Não há qualidade no microfone que eu não tenha
As minhas mãos perfuram uma rocha como um soco de Apollo.
Quando eu era jovem, costumava seguir o pai.
E vê como ele lidaria com mais carne do que um anúncio do Mcdonald'S.
Sou de uma época de copos de Alpina e Diodoro.
A tua família vai precisar de uma florista.
Não há dúvida de quem manda no rap porque somos os mais brutos.
Bate com a cabeça com o estrondo, vês em Horace
Amo a minha mãe até à morte por me ter dado à luz.
Já nem vejo vermelho, é burgundy.
Todas essas cadelas é apenas de aves para mim E ouvir de outro morto cop sacia a sede em mim Tudo o que é divino, é o inverso de mim casa de Richard Ramirez é como uma igreja para mim
Tenho uma navalha na boca, parece-me uma certeza a maneira como te corto a cara é como uma cirurgia.

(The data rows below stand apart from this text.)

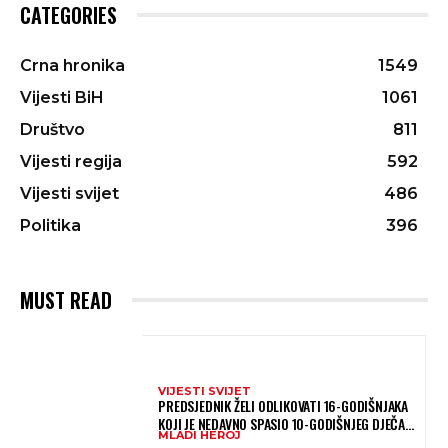
CATEGORIES
Crna hronika
1549
Vijesti BiH
1061
Društvo
811
Vijesti regija
592
Vijesti svijet
486
Politika
396
MUST READ
VIJESTI SVIJET
PREDSJEDNIK ŽELI ODLIKOVATI 16-GODIŠNJAKA
KOJI JE NEDAVNO SPASIO 10-GODIŠNJEG DJEČAKA
MLADI HEROJ
IZ SMRTONOSNIH VALOVA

Já nada é sagrado, dá o teu último suspiro.
O que sou, o que quero, só quero morrer
Os filhos nascem e as armas são puxadas
Os clipes estão carregados e o sangue inunda o relvado.
Já nada é sagrado, dá o teu último suspiro.
O que sou, o que quero, só quero morrer
Há vida depois da morte e, se assim for, para onde vamos?
Operação preta, ritual de gravata preta
Black magic, black carpet event on the Black Sabbath
Helicóptero Negro, black metal, black Magnum
O Berkowitz Negro numa cela com o Black Manson.
O meu cérebro está estranho por tomar ácido contaminado.
Enquanto vendes a tua alma, assassinamos assassinos.
Pulverizar casamentos e funerais, banquetes de salpicos
Bang automatic ratchets and broadcast the transcript
Estamos a olhar para o barril de outro 11 de setembro
Almas condenadas a arder no inferno clamam pelo céu
O dinheiro do sangue transforma as mentes mais inocentes em armas.
Transformar crianças em assassinos Carregando facas nas trincheiras
Vender crack na chuva nos bancos com uma vingança
Fazer uma entrada dramática como a cena do comboio no desejo de morte
Spray automatica imprudente, deixa o teu cérebro a pingar sem cabeça
Tirar o heavy metal K em dia e acabar com isto.
Já nada é sagrado, dá o teu último suspiro.
O que sou, o que quero, só quero morrer
Os filhos nascem e as armas são puxadas
Os clipes estão carregados e o sangue inunda o relvado.
Já nada é sagrado, dá o teu último suspiro.
O que sou, o que quero, só quero morrer
Há vida depois da morte e, se assim for, para onde vamos?
E depois o sangue inunda o relvado
Atirar um corpo ao meu relvado
Os clipes estão carregados e o sangue inunda o relvado.